■ YOUR GOAL:
Please restate every entry exactly. Leave out the pictures.

■ AVAILABLE RECORDS:
_ _ _ _ _ _ _
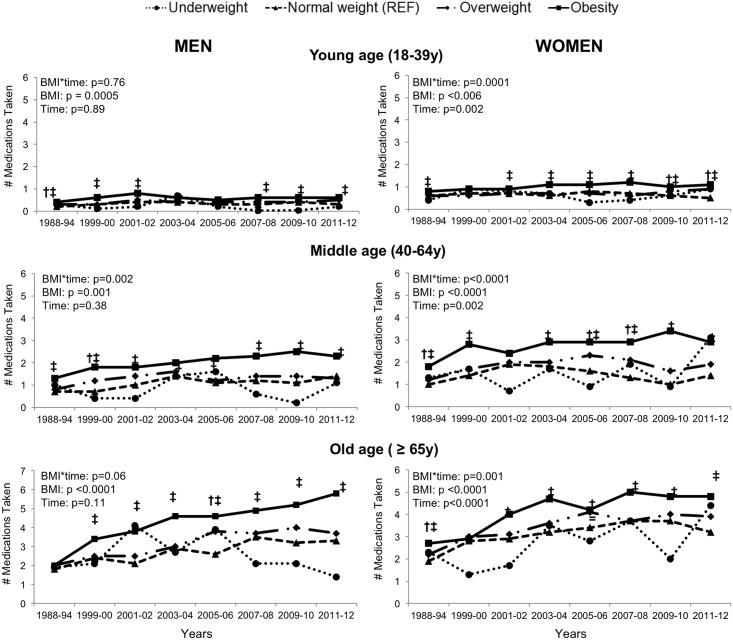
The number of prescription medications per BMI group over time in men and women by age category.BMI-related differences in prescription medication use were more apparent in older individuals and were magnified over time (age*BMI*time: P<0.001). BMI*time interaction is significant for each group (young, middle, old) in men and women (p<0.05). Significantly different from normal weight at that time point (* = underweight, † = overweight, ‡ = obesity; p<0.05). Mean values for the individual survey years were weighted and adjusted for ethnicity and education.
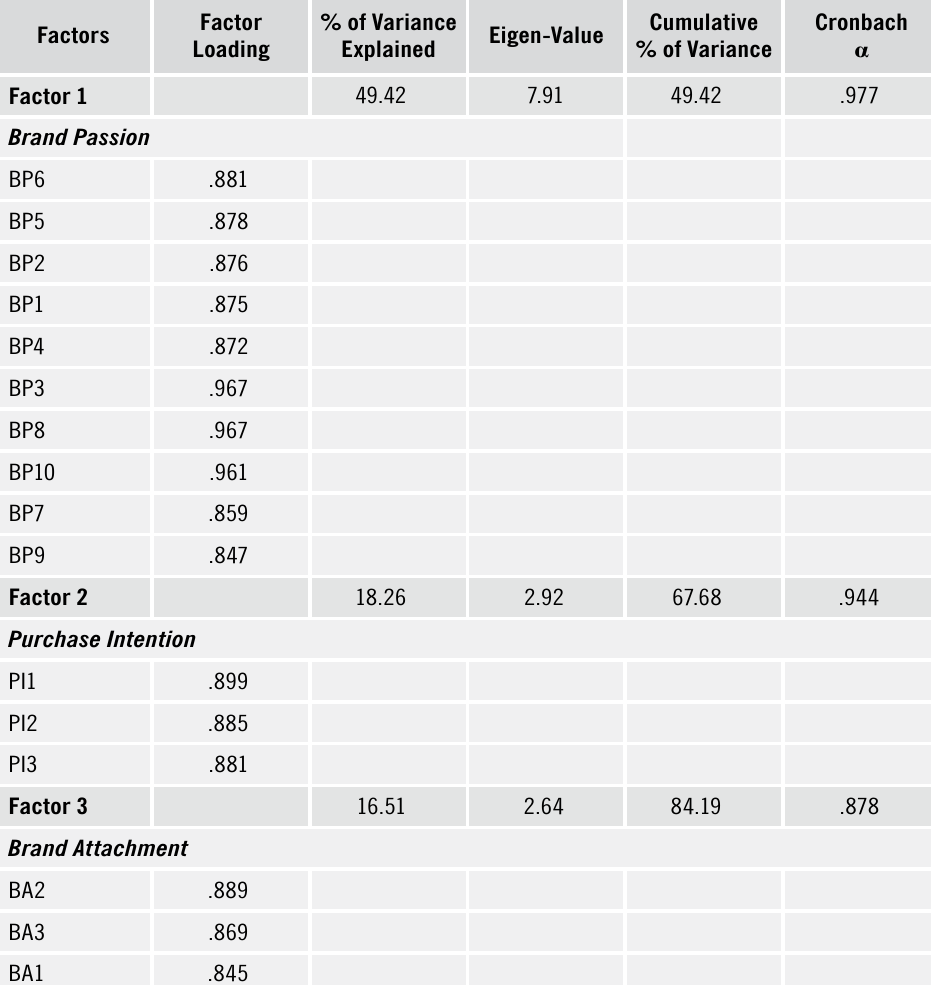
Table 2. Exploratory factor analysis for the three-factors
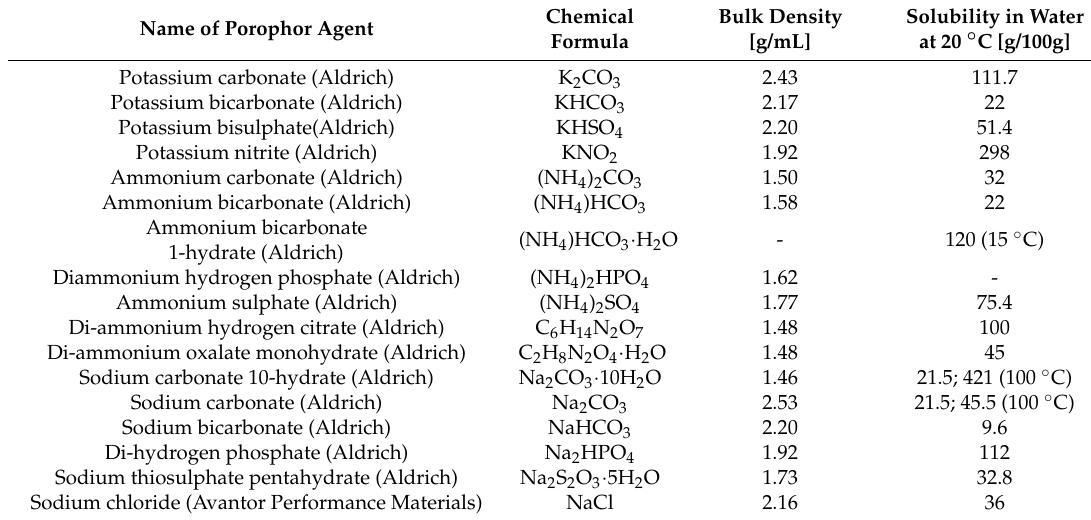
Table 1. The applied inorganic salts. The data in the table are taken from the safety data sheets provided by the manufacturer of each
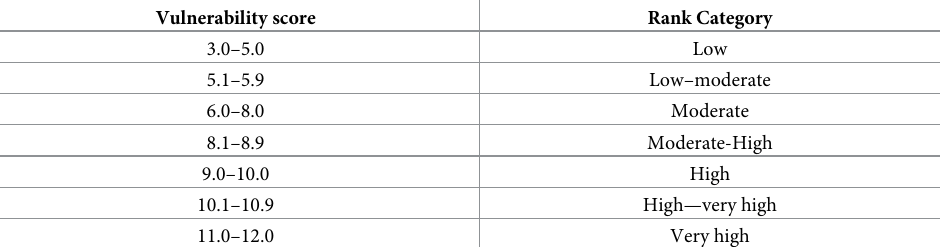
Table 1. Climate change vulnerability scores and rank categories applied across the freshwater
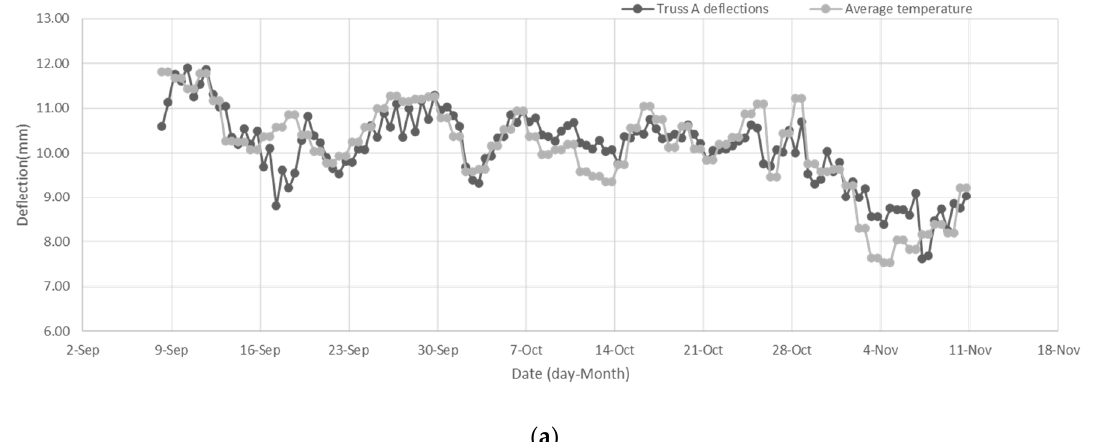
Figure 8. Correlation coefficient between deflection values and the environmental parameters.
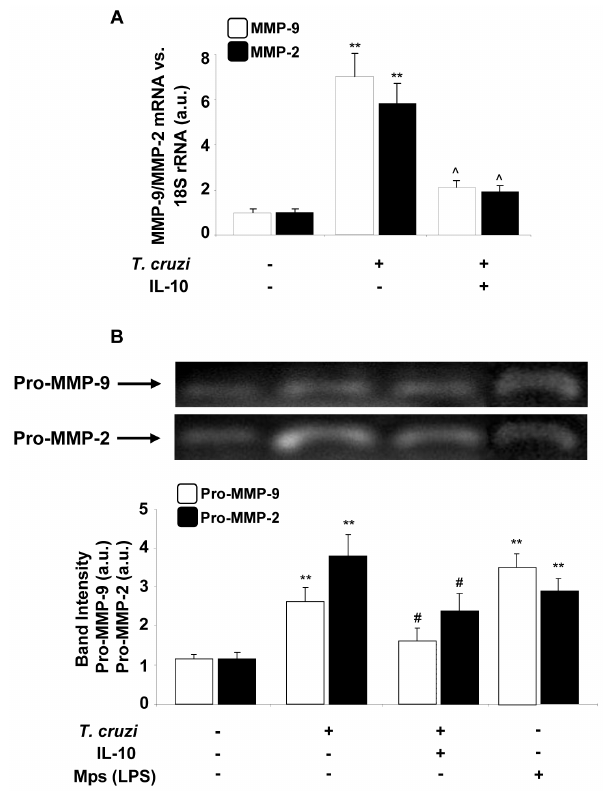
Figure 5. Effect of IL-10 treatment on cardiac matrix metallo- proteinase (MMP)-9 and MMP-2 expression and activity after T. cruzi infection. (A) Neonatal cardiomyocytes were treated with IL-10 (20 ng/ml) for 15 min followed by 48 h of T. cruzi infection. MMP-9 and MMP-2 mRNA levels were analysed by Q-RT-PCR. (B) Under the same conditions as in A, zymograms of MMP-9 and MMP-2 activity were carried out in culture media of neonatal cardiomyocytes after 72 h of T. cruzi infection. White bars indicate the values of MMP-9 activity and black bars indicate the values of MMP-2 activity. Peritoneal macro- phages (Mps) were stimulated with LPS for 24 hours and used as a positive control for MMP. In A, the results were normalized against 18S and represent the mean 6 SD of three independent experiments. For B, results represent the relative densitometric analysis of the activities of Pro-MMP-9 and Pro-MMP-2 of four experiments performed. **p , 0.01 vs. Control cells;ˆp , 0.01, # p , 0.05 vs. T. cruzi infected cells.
_ _ _ _ _ _ _
■ ANSWER BOX:
The number of prescription medications per BMI group over time in men and women by age category.BMI-related differences in prescription medication use were more apparent in older individuals and were magnified over time (age*BMI*time: P<0.001). BMI*time interaction is significant for each group (young, middle, old) in men and women (p<0.05). Significantly different from normal weight at that time point (* = underweight, † = overweight, ‡ = obesity; p<0.05). Mean values for the individual survey years were weighted and adjusted for ethnicity and education.
Table 2. Exploratory factor analysis for the three-factors
Table 1. The applied inorganic salts. The data in the table are taken from the safety data sheets provided by the manufacturer of each
Table 1. Climate change vulnerability scores and rank categories applied across the freshwater
Figure 8. Correlation coefficient between deflection values and the environmental parameters.
Figure 5. Effect of IL-10 treatment on cardiac matrix metallo- proteinase (MMP)-9 and MMP-2 expression and activity after T. cruzi infection. (A) Neonatal cardiomyocytes were treated with IL-10 (20 ng/ml) for 15 min followed by 48 h of T. cruzi infection. MMP-9 and MMP-2 mRNA levels were analysed by Q-RT-PCR. (B) Under the same conditions as in A, zymograms of MMP-9 and MMP-2 activity were carried out in culture media of neonatal cardiomyocytes after 72 h of T. cruzi infection. White bars indicate the values of MMP-9 activity and black bars indicate the values of MMP-2 activity. Peritoneal macro- phages (Mps) were stimulated with LPS for 24 hours and used as a positive control for MMP. In A, the results were normalized against 18S and represent the mean 6 SD of three independent experiments. For B, results represent the relative densitometric analysis of the activities of Pro-MMP-9 and Pro-MMP-2 of four experiments performed. **p , 0.01 vs. Control cells;ˆp , 0.01, # p , 0.05 vs. T. cruzi infected cells.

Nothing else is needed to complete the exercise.